> [CONJUNTO DE TAREAS]:
A: Resume el texto extraído en tres oraciones.
B: Cita del texto extraído el fragmento que va desde "El objetivo del" hasta "del movimiento terrorista.", ambos incluidos.

::: TEXTO EXTRAÍDO :::

Podemos recordar cómo el régimen castrista respondió ante esta situación reiteradas
veces: en 2021 sacó a la calle a las “Avispas Negras” para atacar directamente a
sangre y fuego el breve respiro de libertad de los cubanos. Cualquier obstáculo
a este orden social artificial basado en la violencia (o sea: el orden revolucionario),
deberá interpretarse como un elemento exógeno a esa “clase-pueblo” siempre
militante y siempre comunista. Estos elementos pueden ser, entre tantos otros:
un remanente de hábitos burgueses entre el proletariado, traidores individuales
a la clase, nuevos enemigos de clase imaginarios o nuevas desigualdades de
clase (pequeños burgueses agazapados, burócratas privilegiados siempre ajenos a
la misma naturaleza del partido-Estado, etc.), cuya remoción deberá recaer en el
mismo Estado revolucionario que resulta así en un Estado hipertrofiado cuya vitalidad
depende enteramente del Partido. Es
un cuadro denigrante y desesperanzador: la única resistencia pública que puede
eternizarse requiere, bien sea la huida al exterior, bien sea la renuncia del régimen
revolucionario a su existencia para institucionalizar un orden social ajeno a
sí mismo. Esto último es algo que el socialismo estatal no puede hacer, con lo
cual le quedan dos opciones al régimen cuando se esclerosa: o el abandono del
poder, como decidió hacer el Partido Comunista en Rusia, o bien mantenerse en
el poder pero quitando las trabas represivas que impiden el resurgir de una
vida burguesa (vigilada, claro está), como eligió la nueva camarilla del Partido
Comunista de China, en una suerte de NEP de larga duración a manos de un
régimen ya sin miedo.
9)
El objetivo del terrorismo, cuando se
encuentra fuera del poder, es la adherencia de sectores de la población frente
a la apariencia de un poder subversivo imposible de detener, así como al
rechazo a un castigo discrecional y generalizado, pero previsible, por parte de
las fuerzas del orden, que tienden así a ser desafiadas como un reflejo que, a
la vez, alivia la paranoia a una represalia incierta del movimiento terrorista.

::: FILAS DEL CONJUNTO :::

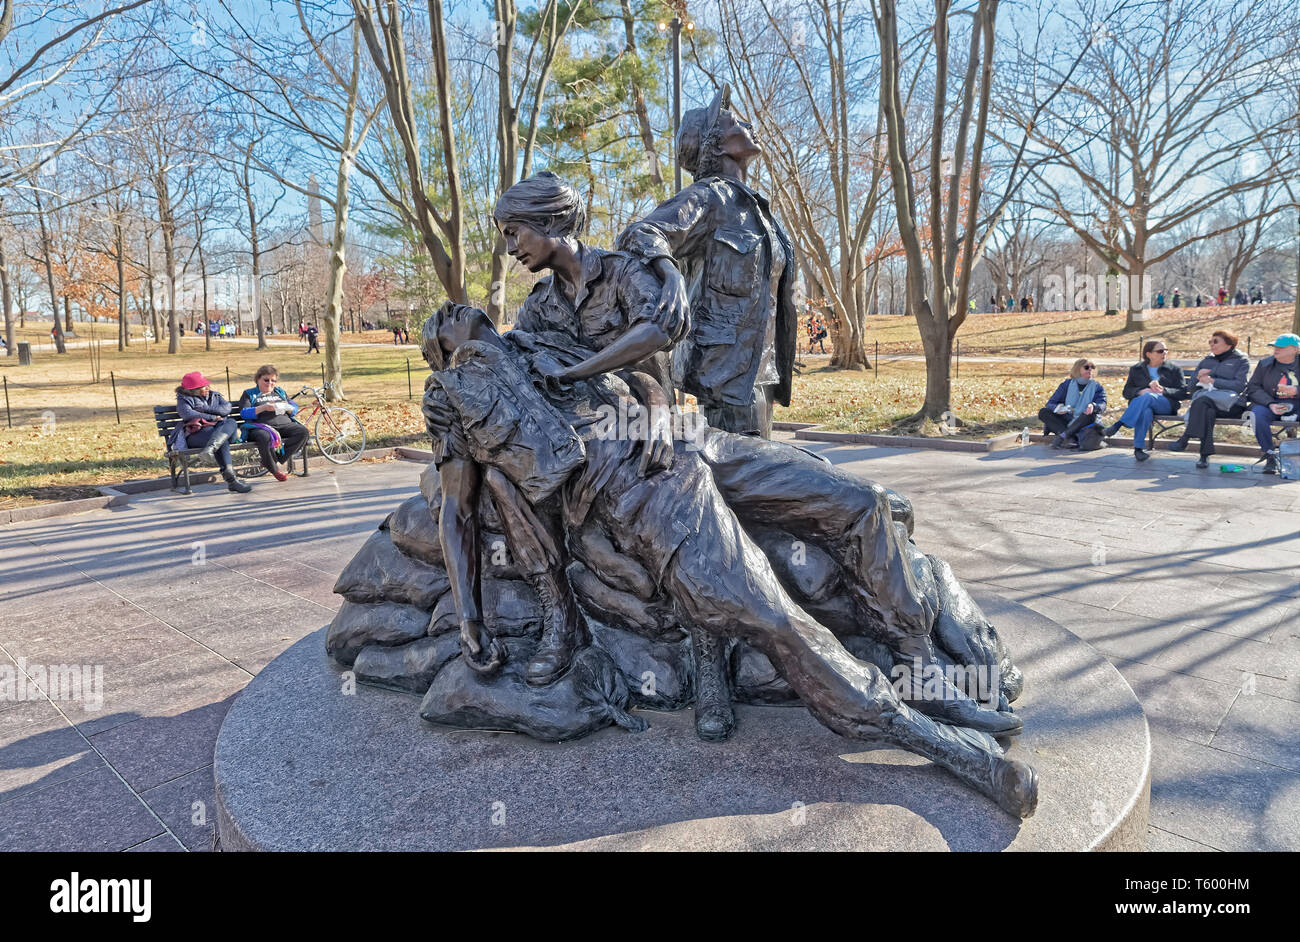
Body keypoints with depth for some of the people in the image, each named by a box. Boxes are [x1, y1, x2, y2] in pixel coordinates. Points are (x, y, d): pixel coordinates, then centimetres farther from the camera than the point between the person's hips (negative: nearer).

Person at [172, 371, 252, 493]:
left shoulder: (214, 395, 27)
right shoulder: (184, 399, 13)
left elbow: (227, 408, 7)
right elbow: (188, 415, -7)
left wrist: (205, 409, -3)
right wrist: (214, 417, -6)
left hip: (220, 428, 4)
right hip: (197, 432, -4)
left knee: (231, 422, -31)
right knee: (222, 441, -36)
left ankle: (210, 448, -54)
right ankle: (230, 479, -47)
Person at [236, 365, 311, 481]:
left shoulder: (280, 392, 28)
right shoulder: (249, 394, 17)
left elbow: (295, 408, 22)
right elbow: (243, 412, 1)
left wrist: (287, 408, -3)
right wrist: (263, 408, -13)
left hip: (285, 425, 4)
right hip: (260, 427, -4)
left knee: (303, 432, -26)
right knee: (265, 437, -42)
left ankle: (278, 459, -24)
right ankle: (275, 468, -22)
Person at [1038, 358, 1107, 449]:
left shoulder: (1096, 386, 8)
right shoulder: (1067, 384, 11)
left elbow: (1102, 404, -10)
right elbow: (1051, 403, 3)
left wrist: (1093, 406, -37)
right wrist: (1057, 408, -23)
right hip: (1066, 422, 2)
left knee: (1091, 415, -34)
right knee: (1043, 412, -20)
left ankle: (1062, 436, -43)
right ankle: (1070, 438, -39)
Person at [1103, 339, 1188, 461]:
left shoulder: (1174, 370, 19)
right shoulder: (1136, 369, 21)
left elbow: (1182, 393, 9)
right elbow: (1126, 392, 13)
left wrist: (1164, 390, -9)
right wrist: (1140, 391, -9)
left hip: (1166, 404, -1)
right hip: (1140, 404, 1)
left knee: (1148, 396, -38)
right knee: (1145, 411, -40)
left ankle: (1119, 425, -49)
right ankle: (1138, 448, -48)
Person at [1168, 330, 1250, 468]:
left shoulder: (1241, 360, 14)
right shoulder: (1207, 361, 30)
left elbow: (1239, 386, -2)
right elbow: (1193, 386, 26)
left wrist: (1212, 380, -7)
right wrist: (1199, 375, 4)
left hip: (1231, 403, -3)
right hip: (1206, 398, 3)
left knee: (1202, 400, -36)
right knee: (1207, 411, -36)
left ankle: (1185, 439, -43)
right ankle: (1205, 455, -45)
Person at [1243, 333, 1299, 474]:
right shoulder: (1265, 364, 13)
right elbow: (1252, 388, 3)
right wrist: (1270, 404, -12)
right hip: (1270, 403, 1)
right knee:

:::
::: FILAS DEL CONJUNTO :::

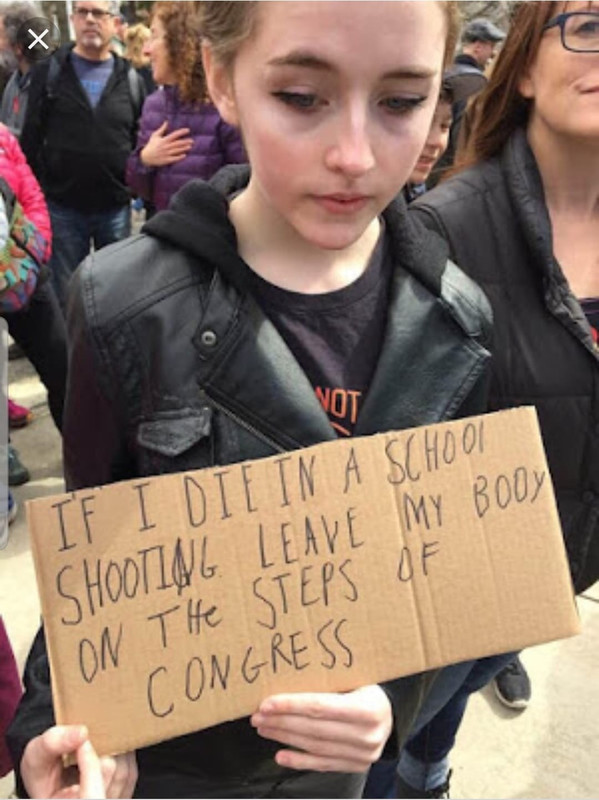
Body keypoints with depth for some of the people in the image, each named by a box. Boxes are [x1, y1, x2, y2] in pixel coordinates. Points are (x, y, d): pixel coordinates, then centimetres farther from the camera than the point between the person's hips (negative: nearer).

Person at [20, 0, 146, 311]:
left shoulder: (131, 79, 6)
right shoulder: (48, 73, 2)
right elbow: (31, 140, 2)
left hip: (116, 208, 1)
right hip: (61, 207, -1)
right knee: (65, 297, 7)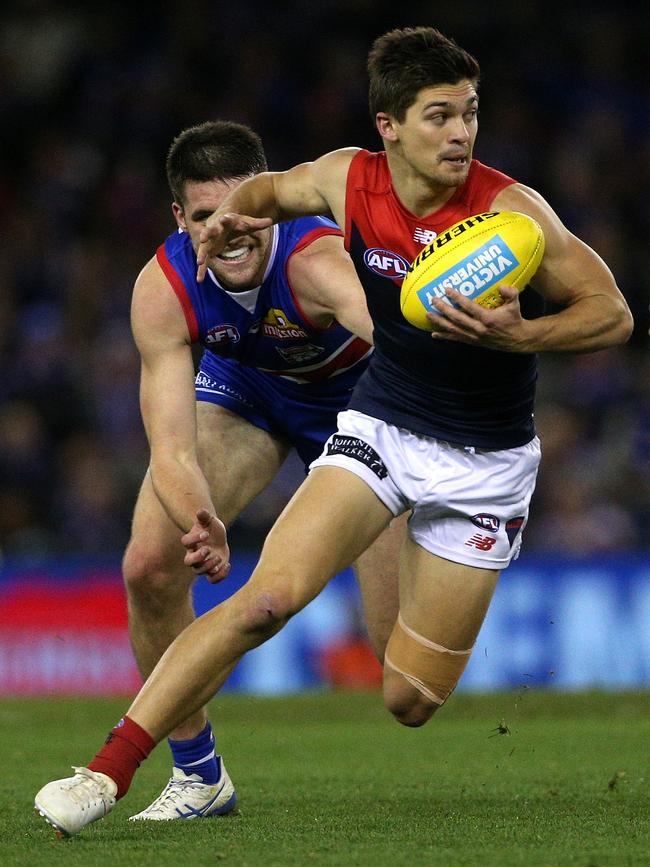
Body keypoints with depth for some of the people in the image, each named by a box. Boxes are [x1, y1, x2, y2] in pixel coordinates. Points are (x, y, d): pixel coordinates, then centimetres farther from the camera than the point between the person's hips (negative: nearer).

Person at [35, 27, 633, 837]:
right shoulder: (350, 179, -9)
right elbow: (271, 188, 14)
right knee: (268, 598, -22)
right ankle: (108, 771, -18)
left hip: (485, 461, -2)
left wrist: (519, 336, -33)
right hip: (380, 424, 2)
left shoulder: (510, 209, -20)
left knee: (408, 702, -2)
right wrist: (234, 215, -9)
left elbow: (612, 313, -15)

:::
::: FILAS DEL CONJUNTO :::

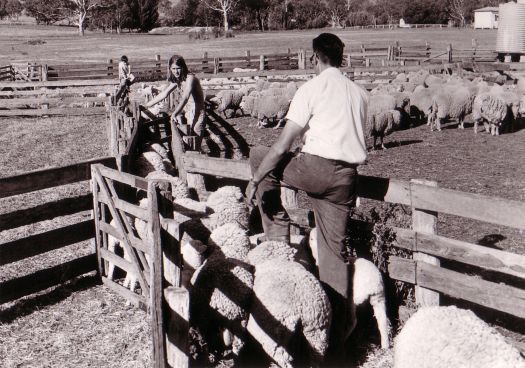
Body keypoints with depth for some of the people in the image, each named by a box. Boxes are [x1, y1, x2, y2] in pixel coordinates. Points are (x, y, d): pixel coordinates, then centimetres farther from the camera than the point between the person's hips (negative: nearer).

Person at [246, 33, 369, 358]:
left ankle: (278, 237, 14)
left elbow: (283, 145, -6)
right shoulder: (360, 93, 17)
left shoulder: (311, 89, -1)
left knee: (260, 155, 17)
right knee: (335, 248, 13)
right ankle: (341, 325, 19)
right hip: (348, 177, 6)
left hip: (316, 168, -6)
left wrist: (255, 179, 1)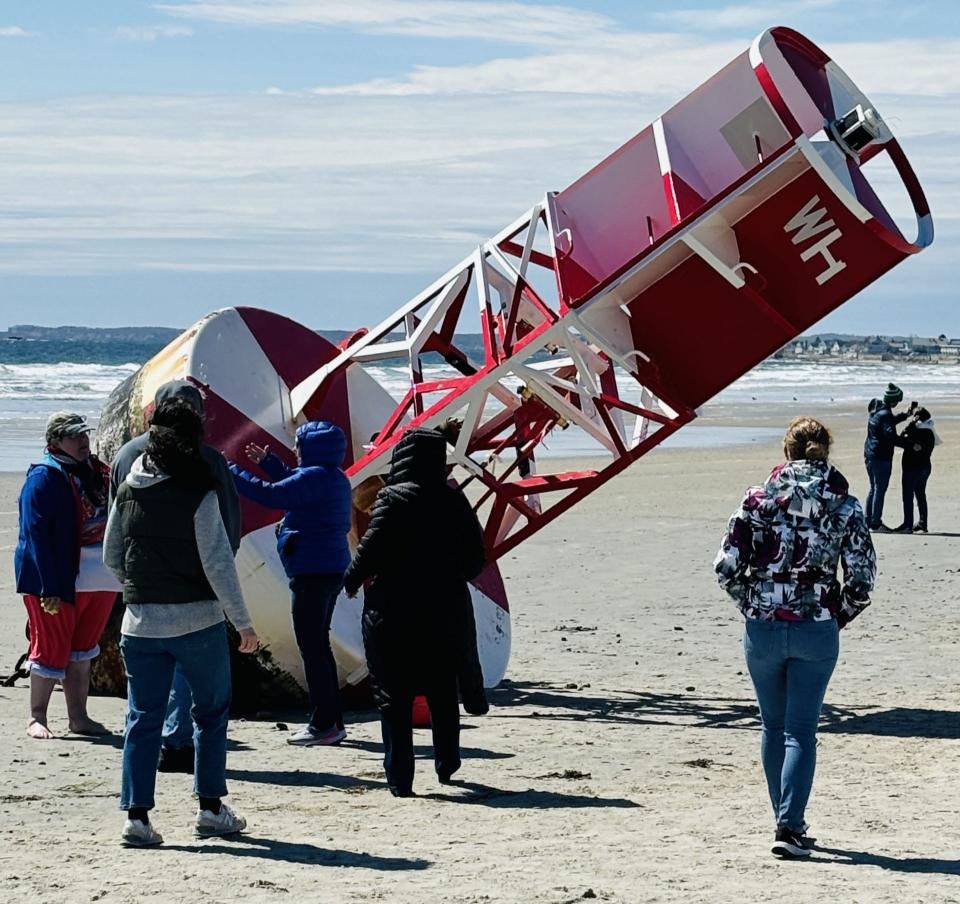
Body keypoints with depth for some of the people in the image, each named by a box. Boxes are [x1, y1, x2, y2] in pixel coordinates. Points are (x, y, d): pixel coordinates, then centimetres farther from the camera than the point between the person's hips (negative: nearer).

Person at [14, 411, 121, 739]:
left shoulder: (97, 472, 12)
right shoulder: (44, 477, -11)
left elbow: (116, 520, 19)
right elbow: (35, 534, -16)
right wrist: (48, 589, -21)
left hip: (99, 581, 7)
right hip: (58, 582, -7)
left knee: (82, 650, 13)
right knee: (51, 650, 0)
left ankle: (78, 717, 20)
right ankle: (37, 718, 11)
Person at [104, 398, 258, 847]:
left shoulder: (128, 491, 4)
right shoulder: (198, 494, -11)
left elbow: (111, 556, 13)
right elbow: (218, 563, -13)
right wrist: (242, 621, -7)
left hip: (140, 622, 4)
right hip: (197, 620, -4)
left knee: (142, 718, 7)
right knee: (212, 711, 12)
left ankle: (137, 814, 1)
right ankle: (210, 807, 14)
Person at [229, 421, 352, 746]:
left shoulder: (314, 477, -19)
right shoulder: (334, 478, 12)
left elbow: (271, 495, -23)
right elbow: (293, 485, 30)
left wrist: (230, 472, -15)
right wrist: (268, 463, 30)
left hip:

:::

> [RESPUESTAS A EJERCICIOS]:
A: El régimen castrista respondió reiteradas veces con violencia, como cuando en 2021 sacó a la calle a las "Avispas Negras" para atacar a sangre y fuego el breve respiro de libertad de los cubanos. Todo obstáculo al orden revolucionario se interpreta como un elemento exógeno a la "clase-pueblo", y su remoción recae en un Estado hipertrofiado cuya vitalidad depende enteramente del Partido. Cuando se esclerosa, al régimen solo le quedan dos opciones: abandonar el poder, como hizo el Partido Comunista en Rusia, o mantenerse en él quitando las trabas represivas al resurgir de una vida burguesa vigilada, como eligió el Partido Comunista de China.

B:
El objetivo del terrorismo, cuando se
encuentra fuera del poder, es la adherencia de sectores de la población frente
a la apariencia de un poder subversivo imposible de detener, así como al
rechazo a un castigo discrecional y generalizado, pero previsible, por parte de
las fuerzas del orden, que tienden así a ser desafiadas como un reflejo que, a
la vez, alivia la paranoia a una represalia incierta del movimiento terrorista.